Goal of the exercise:
Give back the listing underneath, unchanged and complete.

═══ Records

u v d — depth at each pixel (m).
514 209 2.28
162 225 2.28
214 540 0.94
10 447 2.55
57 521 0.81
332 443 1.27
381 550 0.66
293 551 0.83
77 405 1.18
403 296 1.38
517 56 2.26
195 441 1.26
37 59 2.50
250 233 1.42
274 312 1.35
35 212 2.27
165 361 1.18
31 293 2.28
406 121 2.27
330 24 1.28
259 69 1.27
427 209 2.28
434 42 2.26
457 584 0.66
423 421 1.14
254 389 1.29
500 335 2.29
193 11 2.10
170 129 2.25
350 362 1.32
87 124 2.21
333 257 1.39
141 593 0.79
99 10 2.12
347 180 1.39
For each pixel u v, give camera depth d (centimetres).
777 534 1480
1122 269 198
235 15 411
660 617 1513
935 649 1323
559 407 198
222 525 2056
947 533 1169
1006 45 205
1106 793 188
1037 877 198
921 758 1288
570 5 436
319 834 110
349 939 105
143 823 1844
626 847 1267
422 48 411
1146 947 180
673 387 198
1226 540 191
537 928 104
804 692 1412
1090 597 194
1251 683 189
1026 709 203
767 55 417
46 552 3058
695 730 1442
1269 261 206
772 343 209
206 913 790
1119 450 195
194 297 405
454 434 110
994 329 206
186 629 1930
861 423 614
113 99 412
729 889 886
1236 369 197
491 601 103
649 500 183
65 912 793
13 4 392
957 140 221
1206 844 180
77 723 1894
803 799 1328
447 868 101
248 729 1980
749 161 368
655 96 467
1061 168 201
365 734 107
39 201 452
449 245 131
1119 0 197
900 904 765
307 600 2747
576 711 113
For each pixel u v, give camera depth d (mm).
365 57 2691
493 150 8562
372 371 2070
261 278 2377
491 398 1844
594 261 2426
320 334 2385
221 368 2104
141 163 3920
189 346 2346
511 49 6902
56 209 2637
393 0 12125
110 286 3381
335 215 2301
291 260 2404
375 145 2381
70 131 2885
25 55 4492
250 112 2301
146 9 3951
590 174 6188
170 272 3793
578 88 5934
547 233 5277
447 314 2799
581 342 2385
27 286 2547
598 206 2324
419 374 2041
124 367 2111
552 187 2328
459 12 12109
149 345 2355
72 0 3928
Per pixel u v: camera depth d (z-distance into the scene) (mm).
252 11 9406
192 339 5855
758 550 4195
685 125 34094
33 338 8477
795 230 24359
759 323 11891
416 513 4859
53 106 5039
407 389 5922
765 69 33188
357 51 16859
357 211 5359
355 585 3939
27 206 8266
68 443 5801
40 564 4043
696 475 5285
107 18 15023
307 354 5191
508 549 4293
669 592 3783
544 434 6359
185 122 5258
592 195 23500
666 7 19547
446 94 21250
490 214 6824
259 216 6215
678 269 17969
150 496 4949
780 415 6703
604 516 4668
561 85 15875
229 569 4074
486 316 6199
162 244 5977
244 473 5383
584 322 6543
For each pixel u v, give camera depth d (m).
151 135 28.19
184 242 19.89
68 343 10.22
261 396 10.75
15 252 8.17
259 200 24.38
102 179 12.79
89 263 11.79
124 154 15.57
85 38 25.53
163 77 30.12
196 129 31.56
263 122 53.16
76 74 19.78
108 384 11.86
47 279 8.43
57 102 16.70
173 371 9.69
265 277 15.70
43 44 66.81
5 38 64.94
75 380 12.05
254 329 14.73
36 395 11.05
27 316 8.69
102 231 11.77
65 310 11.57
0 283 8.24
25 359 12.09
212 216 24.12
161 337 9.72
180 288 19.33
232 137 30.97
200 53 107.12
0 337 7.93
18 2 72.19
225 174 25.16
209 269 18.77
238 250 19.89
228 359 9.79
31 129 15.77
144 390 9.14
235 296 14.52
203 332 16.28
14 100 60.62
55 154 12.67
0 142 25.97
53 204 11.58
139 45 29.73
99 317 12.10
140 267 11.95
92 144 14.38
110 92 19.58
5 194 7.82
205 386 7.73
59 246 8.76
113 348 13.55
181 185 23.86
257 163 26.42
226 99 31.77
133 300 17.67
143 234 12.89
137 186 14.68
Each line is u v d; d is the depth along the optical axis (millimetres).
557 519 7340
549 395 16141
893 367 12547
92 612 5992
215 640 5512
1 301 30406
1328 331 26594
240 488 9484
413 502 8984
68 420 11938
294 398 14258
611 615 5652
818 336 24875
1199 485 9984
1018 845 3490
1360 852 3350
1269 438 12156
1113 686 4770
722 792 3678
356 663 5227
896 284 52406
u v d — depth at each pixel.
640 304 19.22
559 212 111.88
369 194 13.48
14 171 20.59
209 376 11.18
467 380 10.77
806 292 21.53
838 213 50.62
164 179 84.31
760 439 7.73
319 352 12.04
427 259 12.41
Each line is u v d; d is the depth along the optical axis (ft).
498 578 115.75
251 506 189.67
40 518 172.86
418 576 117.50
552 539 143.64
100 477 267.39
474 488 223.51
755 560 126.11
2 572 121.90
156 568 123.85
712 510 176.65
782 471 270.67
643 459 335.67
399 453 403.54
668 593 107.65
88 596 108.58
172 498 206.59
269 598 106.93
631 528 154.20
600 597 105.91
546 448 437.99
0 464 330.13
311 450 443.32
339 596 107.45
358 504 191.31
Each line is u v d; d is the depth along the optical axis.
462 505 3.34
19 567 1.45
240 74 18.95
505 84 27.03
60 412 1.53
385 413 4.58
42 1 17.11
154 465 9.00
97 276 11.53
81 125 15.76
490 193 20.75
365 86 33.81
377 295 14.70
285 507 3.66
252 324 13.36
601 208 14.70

══════

Written answer:
u v d — depth at each pixel (m).
514 209 2.28
162 225 2.28
214 540 0.94
10 447 2.55
57 521 0.81
332 443 1.27
381 550 0.66
293 551 0.83
77 405 1.18
403 296 1.38
517 56 2.26
195 441 1.26
37 59 2.50
250 233 1.42
274 312 1.35
35 212 2.27
165 361 1.18
31 293 2.28
406 121 2.27
330 24 1.28
259 69 1.27
427 209 2.28
434 42 2.26
457 584 0.66
423 421 1.14
254 389 1.29
500 335 2.29
193 11 2.10
170 129 2.25
350 362 1.32
87 124 2.21
333 257 1.39
141 593 0.79
99 10 2.12
347 180 1.39
For each pixel u v, give camera depth d (centimetres).
777 534 1480
1122 269 198
235 15 411
660 617 1513
935 649 1323
559 407 198
222 525 2056
947 533 1169
1006 45 205
1106 793 188
1037 877 198
921 758 1288
570 5 436
319 834 110
349 939 105
143 823 1844
626 847 1267
422 48 411
1146 947 180
673 387 198
1226 540 191
537 928 104
804 692 1412
1090 597 194
1251 683 189
1026 709 203
767 55 417
46 552 3058
695 730 1442
1269 261 206
772 343 209
206 913 790
1119 450 195
194 297 405
454 434 110
994 329 206
186 629 1930
861 423 614
113 99 412
729 889 886
1236 369 197
491 601 103
649 500 183
65 912 793
13 4 392
957 140 221
1206 844 180
77 723 1894
803 799 1328
447 868 101
248 729 1980
749 161 368
655 96 467
1061 168 201
365 734 107
39 201 452
449 245 131
1119 0 197
900 904 765
307 600 2747
576 711 113
For each pixel u v, give camera depth d (mm).
365 57 2691
493 150 8562
372 371 2070
261 278 2377
491 398 1844
594 261 2426
320 334 2385
221 368 2104
141 163 3920
189 346 2346
511 49 6902
56 209 2637
393 0 12125
110 286 3381
335 215 2301
291 260 2404
375 145 2381
70 131 2885
25 55 4492
250 112 2301
146 9 3951
590 174 6188
170 272 3793
578 88 5934
547 233 5277
447 314 2799
581 342 2385
27 286 2547
598 206 2324
419 374 2041
124 367 2111
552 187 2328
459 12 12109
149 345 2355
72 0 3928
Per pixel u v: camera depth d (z-distance into the scene) (mm).
252 11 9406
192 339 5855
758 550 4195
685 125 34094
33 338 8477
795 230 24359
759 323 11891
416 513 4859
53 106 5039
407 389 5922
765 69 33188
357 51 16859
357 211 5359
355 585 3939
27 206 8266
68 443 5801
40 564 4043
696 475 5285
107 18 15023
307 354 5191
508 549 4293
669 592 3783
544 434 6359
185 122 5258
592 195 23500
666 7 19547
446 94 21250
490 214 6824
259 216 6215
678 269 17969
150 496 4949
780 415 6703
604 516 4668
561 85 15875
229 569 4074
486 316 6199
162 244 5977
244 473 5383
584 322 6543
For each pixel u v, give camera depth d (m).
151 135 28.19
184 242 19.89
68 343 10.22
261 396 10.75
15 252 8.17
259 200 24.38
102 179 12.79
89 263 11.79
124 154 15.57
85 38 25.53
163 77 30.12
196 129 31.56
263 122 53.16
76 74 19.78
108 384 11.86
47 279 8.43
57 102 16.70
173 371 9.69
265 277 15.70
43 44 66.81
5 38 64.94
75 380 12.05
254 329 14.73
36 395 11.05
27 316 8.69
102 231 11.77
65 310 11.57
0 283 8.24
25 359 12.09
212 216 24.12
161 337 9.72
180 288 19.33
232 137 30.97
200 53 107.12
0 337 7.93
18 2 72.19
225 174 25.16
209 269 18.77
238 250 19.89
228 359 9.79
31 129 15.77
144 390 9.14
235 296 14.52
203 332 16.28
14 100 60.62
55 154 12.67
0 142 25.97
53 204 11.58
139 45 29.73
99 317 12.10
140 267 11.95
92 144 14.38
110 92 19.58
5 194 7.82
205 386 7.73
59 246 8.76
113 348 13.55
181 185 23.86
257 163 26.42
226 99 31.77
133 300 17.67
143 234 12.89
137 186 14.68
Each line is u v d; d is the depth along the optical axis (millimetres).
557 519 7340
549 395 16141
893 367 12547
92 612 5992
215 640 5512
1 301 30406
1328 331 26594
240 488 9484
413 502 8984
68 420 11938
294 398 14258
611 615 5652
818 336 24875
1199 485 9984
1018 845 3490
1360 852 3350
1269 438 12156
1113 686 4770
722 792 3678
356 663 5227
896 284 52406
u v d — depth at each pixel.
640 304 19.22
559 212 111.88
369 194 13.48
14 171 20.59
209 376 11.18
467 380 10.77
806 292 21.53
838 213 50.62
164 179 84.31
760 439 7.73
319 352 12.04
427 259 12.41
Each line is u v d; d is the depth along the optical axis (ft).
498 578 115.75
251 506 189.67
40 518 172.86
418 576 117.50
552 539 143.64
100 477 267.39
474 488 223.51
755 560 126.11
2 572 121.90
156 568 123.85
712 510 176.65
782 471 270.67
643 459 335.67
399 453 403.54
668 593 107.65
88 596 108.58
172 498 206.59
269 598 106.93
631 528 154.20
600 597 105.91
546 448 437.99
0 464 330.13
311 450 443.32
339 596 107.45
358 504 191.31
Each line is u v d; d is the depth along the optical axis.
462 505 3.34
19 567 1.45
240 74 18.95
505 84 27.03
60 412 1.53
385 413 4.58
42 1 17.11
154 465 9.00
97 276 11.53
81 125 15.76
490 193 20.75
365 86 33.81
377 295 14.70
285 507 3.66
252 324 13.36
601 208 14.70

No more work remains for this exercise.